Given instruction: Repeat word for word the passage of the mortgage lending text starting at "Ken Mascia, Licensed" and ending at "just one year.".

Extract provided:
------------------------------

Mortgage Loan Limits 2014

Tuesday, December 17, 2013

It's hard to believe another year is coming to a close. The year 2013 turned out to be a pretty excellent year for real estate in Michigan!

Every year Fannie Mae (FNMA), Freddie Mac (FHLMC), FHA and VA all adjust their loan limits. These limits are the maximum loan amount for a specific loan program. FNMA and FHLMC control the Conventional Loan limit. Conventional loans are your standard plain vanilla mortgage loan and include fixed and adjustable rate loans with loan terms between 10 and 30 years. The Fannie / Freddie loan limit has been set at $417,000 for the past several years. Loans over $417,000 are Jumbo Loans and generally involve a higher interest rate, larger down payment and more strict underwriting guidelines. For 2014 the Conventional Loan limit will remain unchanged at $417,000.

VA loans have long held to the standard of limiting loan amounts to the Conventional Loan Limit (except in certain high cost areas where the limit may be higher). The VA loan limit will remain unchanged in Michigan and is set at $417,000.

The FHA loan limits vary all over the country and are based on average home values in a specific area. FHA increases or decreases the loan limit based on changes to home values over the past year. When home values rise so do loan limits. Conversely, if home values fall then loan limits would go down as well. FHA, in an effort to help support the housing recovery, has allowed loan limits to remain constant over the past 5 years even in the face of falling values. This year that is coming to an end. For Oakland, Macomb and Wayne County, Michigan the FHA loan limit will fall to $271,050 for 2014. Previously the FHA loan could go as high as $297,500 so this is a significant drop and will impact an FHA borrower's purchasing power. Please note that if a home buyer has an accepted offer, makes a loan application and the lender gets the FHA case number prior to December 31st then the loan amount can be up to the 2013 loan limit and will not be subject to the reduction.

So, if you are an FHA buyer and want to purchase a home around $300,000 then get out there and try to find a house to buy before Christmas!

Ken Mascia, Licensed Loan Officer NMLS 135323
(248) 644-1200, ext 15


FHA Back to Work Program

Friday, December 6, 2013

Recently HUD announced a change to the FHA loan program with the idea in mind to assist potential home buyers who experienced unemployment or other severe reduction in income due to the recent recession and help these people to be eligible for a new home loan. Previous FHA guidelines called for a minimum of 3 years after a foreclosure or shortsale. Under the new rules a borrower may be eligible for a new FHA mortgage loan after just one year.

This is great news for people who had a shortsale or foreclosure that was specifically due to a loss of income and not just a loss of value in the property. The borrower must be able to demonstrate that the credit impairment was directly tied to an economic event that was beyond their control and then have re-established good credit for at least a year since the event. Also, as part of the mortgage approval process the borrower must attend a HUD approved housing counseling course.

------------------------------

Source data:

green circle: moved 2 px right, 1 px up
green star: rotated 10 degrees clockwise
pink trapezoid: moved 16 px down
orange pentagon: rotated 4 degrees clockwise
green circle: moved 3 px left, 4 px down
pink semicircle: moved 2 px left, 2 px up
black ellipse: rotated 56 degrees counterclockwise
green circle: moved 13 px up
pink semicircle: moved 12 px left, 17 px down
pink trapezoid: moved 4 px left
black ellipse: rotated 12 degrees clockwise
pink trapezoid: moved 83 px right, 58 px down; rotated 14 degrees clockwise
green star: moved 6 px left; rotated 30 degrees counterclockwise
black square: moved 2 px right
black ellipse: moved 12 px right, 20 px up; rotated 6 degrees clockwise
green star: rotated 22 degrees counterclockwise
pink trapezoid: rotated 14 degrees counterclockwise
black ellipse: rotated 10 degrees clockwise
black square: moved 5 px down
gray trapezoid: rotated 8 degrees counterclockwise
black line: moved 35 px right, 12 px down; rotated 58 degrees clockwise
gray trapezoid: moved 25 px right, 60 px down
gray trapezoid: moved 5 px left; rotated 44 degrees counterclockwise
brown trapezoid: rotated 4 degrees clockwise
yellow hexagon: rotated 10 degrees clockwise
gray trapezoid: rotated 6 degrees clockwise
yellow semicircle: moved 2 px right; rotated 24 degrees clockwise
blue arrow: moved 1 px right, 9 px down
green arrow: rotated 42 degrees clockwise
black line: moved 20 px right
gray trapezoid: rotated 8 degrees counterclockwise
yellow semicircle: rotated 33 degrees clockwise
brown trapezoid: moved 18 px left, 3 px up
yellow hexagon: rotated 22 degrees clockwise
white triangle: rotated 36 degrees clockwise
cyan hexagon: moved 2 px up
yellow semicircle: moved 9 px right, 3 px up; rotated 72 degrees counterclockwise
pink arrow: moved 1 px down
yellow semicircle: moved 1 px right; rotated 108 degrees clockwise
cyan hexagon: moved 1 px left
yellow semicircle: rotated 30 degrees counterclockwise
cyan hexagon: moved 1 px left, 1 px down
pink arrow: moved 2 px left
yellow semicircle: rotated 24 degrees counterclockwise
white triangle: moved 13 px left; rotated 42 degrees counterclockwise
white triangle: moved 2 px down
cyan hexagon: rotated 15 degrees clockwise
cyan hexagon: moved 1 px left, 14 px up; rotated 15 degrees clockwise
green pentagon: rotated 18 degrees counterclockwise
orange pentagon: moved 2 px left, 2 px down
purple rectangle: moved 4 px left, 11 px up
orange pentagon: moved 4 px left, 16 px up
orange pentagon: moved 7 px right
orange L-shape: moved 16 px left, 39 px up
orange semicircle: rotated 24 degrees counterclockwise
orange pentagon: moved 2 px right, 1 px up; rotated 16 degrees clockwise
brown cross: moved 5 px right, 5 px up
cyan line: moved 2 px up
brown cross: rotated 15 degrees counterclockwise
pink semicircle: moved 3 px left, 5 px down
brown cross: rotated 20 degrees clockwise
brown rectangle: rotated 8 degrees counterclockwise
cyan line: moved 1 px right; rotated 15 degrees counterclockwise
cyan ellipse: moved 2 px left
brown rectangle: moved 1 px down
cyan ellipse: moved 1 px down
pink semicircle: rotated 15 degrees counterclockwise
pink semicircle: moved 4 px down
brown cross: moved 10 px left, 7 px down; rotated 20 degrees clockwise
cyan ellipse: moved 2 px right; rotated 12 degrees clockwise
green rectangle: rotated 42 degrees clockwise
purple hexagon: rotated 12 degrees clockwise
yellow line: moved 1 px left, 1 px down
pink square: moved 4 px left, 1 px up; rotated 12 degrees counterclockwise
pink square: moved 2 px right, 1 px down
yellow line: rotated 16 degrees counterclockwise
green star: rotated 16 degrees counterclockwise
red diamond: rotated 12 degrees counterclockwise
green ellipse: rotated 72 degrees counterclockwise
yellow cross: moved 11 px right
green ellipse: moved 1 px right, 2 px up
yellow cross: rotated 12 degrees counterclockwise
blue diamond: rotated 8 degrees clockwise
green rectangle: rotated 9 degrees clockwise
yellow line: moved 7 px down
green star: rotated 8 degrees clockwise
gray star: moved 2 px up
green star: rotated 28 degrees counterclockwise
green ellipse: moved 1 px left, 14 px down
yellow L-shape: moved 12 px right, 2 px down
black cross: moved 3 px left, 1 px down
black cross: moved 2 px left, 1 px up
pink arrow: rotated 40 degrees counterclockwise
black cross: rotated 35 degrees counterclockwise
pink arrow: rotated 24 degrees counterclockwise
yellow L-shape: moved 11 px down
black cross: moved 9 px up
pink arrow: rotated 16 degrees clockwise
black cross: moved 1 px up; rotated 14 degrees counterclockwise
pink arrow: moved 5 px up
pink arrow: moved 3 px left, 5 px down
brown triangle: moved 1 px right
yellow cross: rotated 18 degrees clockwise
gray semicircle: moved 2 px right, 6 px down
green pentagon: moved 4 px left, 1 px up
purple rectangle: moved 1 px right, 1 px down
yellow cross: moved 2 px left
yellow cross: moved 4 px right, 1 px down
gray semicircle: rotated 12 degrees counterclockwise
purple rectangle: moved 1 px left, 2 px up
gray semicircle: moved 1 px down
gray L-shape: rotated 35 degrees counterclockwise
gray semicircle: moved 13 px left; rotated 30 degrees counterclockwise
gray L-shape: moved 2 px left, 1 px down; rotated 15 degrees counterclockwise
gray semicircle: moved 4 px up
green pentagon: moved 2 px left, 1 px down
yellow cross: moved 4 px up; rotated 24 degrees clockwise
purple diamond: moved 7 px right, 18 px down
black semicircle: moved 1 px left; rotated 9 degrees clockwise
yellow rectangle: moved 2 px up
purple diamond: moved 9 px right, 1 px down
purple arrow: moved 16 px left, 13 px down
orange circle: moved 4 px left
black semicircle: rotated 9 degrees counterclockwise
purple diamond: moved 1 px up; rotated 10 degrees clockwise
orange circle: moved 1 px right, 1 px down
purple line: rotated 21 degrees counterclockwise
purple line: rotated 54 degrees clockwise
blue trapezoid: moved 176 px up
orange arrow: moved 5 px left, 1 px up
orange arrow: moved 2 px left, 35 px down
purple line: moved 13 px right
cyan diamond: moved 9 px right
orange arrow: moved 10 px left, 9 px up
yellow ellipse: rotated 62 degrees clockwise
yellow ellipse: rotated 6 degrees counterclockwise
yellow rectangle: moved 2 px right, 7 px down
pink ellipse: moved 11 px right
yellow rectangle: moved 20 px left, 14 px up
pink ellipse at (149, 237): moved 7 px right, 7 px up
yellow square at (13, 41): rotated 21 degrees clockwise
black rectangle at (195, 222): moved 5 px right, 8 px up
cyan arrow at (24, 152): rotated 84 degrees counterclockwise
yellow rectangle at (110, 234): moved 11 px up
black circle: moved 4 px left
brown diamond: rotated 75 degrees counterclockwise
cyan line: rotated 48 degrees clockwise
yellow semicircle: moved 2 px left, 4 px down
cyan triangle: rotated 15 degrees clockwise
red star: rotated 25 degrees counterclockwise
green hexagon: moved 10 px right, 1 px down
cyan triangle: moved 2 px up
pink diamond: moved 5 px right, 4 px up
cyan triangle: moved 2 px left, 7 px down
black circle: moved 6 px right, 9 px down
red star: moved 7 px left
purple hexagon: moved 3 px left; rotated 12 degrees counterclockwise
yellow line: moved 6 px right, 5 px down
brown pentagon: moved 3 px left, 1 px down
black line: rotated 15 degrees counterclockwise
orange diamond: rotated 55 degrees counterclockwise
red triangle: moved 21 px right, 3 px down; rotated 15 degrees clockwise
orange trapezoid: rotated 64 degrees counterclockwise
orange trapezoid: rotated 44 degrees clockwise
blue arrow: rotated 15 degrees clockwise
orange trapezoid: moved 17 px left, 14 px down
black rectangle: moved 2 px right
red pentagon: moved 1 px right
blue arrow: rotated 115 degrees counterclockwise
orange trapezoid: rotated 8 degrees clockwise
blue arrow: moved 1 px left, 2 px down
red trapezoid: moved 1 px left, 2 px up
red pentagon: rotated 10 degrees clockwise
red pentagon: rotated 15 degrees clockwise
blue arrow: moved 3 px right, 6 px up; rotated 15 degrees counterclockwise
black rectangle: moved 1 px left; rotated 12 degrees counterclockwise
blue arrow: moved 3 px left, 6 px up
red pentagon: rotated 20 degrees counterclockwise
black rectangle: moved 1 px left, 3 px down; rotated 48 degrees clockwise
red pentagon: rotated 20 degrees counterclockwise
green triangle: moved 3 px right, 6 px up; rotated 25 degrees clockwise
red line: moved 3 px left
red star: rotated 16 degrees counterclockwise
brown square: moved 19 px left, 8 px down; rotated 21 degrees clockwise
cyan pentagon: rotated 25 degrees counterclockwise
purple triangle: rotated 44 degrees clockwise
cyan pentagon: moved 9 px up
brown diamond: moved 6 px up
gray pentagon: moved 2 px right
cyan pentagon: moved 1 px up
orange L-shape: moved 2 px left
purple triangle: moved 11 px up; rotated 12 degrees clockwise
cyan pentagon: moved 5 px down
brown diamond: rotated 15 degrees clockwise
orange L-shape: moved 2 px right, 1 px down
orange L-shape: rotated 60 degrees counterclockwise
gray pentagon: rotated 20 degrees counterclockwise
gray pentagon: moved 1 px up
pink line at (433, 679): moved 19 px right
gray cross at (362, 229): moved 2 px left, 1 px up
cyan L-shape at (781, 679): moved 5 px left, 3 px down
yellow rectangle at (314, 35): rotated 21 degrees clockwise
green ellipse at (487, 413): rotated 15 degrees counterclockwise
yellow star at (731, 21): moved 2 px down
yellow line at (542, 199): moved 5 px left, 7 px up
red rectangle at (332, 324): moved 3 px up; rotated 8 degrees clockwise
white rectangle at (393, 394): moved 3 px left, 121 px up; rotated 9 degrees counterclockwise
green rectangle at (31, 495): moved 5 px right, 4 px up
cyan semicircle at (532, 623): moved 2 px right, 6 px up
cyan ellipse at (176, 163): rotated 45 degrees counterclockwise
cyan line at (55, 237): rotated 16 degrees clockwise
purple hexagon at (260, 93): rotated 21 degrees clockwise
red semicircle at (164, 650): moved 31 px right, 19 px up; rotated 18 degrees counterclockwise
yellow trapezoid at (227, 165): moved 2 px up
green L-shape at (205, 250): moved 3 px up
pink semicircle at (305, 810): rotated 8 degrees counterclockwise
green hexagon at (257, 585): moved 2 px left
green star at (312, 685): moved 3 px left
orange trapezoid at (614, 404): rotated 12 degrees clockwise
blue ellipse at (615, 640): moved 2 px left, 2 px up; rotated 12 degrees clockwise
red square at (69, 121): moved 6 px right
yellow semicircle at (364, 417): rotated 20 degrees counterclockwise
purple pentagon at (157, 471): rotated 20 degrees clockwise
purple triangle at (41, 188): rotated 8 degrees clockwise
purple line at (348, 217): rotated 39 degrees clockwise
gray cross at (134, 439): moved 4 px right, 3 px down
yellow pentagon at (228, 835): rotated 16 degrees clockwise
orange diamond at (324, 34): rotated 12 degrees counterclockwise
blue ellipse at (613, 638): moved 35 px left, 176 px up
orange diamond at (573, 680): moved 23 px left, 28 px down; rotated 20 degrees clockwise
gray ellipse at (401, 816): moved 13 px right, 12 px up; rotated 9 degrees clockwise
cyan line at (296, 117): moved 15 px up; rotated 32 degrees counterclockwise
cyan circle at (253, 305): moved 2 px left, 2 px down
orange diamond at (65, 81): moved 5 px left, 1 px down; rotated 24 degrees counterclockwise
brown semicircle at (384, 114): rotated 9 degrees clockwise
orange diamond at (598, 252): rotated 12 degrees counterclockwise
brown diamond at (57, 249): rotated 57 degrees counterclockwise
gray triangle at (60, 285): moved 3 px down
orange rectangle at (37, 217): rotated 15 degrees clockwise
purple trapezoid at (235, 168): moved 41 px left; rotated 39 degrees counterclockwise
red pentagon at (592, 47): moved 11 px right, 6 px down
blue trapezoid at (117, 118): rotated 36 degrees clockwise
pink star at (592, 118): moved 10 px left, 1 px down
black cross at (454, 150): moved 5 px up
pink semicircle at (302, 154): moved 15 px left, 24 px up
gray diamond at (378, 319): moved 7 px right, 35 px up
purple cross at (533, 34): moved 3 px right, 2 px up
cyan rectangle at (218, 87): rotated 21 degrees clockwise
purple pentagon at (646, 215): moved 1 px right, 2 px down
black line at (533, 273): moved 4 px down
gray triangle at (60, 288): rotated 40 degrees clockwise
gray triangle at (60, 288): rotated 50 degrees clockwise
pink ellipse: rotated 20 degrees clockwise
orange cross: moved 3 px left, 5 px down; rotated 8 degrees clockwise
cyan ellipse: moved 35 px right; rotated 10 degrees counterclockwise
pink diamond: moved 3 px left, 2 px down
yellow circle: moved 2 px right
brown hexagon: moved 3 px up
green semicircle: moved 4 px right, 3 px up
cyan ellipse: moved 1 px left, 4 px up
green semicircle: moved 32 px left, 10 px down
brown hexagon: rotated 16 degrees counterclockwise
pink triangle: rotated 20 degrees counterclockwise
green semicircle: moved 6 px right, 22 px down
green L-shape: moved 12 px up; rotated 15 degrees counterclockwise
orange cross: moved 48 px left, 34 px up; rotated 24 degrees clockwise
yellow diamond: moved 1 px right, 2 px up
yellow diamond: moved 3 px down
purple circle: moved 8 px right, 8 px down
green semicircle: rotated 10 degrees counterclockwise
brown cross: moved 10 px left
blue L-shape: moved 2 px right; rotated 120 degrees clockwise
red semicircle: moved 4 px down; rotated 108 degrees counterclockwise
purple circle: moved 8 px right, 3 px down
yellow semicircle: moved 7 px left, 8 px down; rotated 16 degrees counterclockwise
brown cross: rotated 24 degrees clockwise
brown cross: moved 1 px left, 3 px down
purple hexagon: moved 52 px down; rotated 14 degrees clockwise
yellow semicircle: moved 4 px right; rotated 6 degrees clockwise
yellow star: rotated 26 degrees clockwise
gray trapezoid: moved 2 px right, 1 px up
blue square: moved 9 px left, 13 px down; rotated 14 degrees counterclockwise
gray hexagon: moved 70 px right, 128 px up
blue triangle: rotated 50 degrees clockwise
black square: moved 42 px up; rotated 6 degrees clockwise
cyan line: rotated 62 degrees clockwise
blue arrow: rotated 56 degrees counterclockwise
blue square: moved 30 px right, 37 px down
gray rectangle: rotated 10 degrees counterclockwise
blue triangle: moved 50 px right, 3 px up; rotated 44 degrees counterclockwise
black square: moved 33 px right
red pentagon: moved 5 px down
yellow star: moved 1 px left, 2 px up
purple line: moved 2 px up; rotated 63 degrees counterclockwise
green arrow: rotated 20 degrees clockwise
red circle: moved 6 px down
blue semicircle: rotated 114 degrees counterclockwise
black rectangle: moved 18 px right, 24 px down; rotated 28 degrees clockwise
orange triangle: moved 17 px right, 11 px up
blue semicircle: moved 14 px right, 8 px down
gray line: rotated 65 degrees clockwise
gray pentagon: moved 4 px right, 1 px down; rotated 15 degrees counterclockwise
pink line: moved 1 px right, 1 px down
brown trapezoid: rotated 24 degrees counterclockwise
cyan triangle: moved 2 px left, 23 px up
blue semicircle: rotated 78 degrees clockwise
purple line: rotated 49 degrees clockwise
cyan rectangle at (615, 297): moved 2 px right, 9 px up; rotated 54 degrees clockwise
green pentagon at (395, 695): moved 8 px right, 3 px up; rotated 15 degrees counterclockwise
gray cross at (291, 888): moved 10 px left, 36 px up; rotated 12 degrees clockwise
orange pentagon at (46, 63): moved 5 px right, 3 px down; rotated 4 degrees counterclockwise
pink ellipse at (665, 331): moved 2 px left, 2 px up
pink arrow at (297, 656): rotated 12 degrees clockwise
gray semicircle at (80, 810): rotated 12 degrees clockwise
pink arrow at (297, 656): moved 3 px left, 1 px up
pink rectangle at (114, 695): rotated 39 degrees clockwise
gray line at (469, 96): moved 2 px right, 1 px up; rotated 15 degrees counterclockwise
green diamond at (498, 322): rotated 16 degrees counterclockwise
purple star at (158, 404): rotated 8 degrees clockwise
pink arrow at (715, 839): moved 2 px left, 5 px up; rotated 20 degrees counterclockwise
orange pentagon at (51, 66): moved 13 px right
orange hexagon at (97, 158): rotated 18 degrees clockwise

------------------------------

The solution:
Ken Mascia, Licensed Loan Officer NMLS 135323
(248) 644-1200, ext 15


FHA Back to Work Program

Friday, December 6, 2013

Recently HUD announced a change to the FHA loan program with the idea in mind to assist potential home buyers who experienced unemployment or other severe reduction in income due to the recent recession and help these people to be eligible for a new home loan. Previous FHA guidelines called for a minimum of 3 years after a foreclosure or shortsale. Under the new rules a borrower may be eligible for a new FHA mortgage loan after just one year.